## Stated goal
Carry on the commentary about the Arab Spring, picking up right after its final sentence.

## Text segment
# # # #

This is supposed to be the tail-end of the so-called Arab Spring.  Those who coined the term (sections of the media that is slavishly pro-Washington) and those who orchestrated the whole operation (and let’s not kid ourselves that it was spontaneous citizens’ uprisings and nothing else!) quite happily conflate categories, use universalistic language and treat not just countries but entire continents as geographical and social monoliths.  We’ve seen crass generalizations regarding the countries and the uprisings.   
First of all, each country is unique and is uniquely constituted by class structures and other social layers.  They have different histories and have different structures of governance.  The people enjoy or suffer different benefits and deprivations respectively and live under different kinds of systems.  There are similarities, yes, but the distinctions override.

# # # #

## Dataset
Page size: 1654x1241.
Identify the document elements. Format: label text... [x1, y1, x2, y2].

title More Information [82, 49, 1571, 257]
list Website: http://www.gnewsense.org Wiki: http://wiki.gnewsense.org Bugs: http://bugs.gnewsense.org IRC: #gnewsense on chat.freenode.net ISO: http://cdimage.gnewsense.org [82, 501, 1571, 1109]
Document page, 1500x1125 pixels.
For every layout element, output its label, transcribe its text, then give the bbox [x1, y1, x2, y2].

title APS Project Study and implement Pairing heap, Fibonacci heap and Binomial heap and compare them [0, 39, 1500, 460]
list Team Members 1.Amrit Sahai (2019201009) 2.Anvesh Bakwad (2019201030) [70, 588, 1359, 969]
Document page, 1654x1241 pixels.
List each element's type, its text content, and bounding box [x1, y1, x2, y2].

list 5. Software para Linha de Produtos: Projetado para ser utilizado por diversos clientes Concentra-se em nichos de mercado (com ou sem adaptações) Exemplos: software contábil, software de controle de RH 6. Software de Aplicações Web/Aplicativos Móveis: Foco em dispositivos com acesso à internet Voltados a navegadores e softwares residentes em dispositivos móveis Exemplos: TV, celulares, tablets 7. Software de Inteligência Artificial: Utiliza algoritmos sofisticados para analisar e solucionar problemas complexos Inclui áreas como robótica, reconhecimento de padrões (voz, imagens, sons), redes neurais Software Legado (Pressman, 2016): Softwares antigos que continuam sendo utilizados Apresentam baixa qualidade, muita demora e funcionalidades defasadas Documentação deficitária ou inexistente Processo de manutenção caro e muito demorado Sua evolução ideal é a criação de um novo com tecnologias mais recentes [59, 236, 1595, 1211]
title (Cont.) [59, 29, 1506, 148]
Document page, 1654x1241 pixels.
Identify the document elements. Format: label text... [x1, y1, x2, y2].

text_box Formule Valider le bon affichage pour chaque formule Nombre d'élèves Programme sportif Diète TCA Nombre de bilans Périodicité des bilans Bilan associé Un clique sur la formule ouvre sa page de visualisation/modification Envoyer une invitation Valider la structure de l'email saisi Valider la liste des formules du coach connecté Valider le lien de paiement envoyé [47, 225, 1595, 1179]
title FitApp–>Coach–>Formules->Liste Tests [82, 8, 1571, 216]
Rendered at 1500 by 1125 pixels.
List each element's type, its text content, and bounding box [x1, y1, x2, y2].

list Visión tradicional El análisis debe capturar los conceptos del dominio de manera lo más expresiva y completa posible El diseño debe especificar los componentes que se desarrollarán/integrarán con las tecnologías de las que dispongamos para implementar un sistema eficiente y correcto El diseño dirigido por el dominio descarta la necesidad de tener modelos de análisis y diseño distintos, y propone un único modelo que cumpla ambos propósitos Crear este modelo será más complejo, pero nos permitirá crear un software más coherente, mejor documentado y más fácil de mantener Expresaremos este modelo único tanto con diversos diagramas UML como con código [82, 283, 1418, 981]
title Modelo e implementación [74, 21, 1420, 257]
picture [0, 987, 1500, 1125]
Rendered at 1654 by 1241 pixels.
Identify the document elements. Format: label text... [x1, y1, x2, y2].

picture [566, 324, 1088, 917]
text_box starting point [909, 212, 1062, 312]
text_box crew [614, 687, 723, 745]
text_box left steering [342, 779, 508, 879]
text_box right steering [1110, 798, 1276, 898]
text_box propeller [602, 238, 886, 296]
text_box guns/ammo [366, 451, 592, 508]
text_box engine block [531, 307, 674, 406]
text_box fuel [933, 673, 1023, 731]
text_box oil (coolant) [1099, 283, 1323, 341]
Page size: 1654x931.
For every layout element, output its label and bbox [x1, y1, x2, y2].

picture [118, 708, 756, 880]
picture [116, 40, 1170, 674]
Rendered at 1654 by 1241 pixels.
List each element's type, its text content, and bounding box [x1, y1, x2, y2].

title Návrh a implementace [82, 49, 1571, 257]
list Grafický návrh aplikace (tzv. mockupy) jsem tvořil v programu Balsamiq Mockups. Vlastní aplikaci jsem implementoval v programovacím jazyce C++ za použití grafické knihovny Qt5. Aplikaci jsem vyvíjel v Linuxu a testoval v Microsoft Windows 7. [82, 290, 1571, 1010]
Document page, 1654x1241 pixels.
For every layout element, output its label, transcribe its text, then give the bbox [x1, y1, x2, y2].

# # # #

## Result of the task
The Washington-loving media speak of Egypt and Libya in the same breath. That’s not just shoddy journalism but indicate appalling levels of submission to the Washington View of the Word (WVW).  The disparities, corruption, dictatorial realities and assets of the two countries are starkly different.   Different too is the methodologies used by Washington to down regimes.  In Egypt a relatively more popular uprising was managed in ways that a regime was installed that could do what Mubarak had done for years.  So it was a matter of an unpopular but friendly tyrant whose use-by date had passed being nudged out and replaced by a regime that was as friendly to the USA. 
In Libya the USA and others of the Evil Axis, namely Britain and France, wrangled a UN Security Council Resolution to justify what was made out to be limited military operations ‘to prevent civilians being harmed’.  The ‘civilians’ turned out to be nothing more than a bunch of brigands funded and armed by Washington.   The Air Force of the USA and those of Britain and France have carried out over 7,000 bombing attacks since March 19, 2011.  They’ve sent special operation ground forces and commando units to direct the military operations of the so-called ‘rebels’.  It is, as Brian Becker, National Coordinator of ANSWER Coalition (‘The truth about the situation in Libya’) puts it, ‘a NATO-led army in the field’.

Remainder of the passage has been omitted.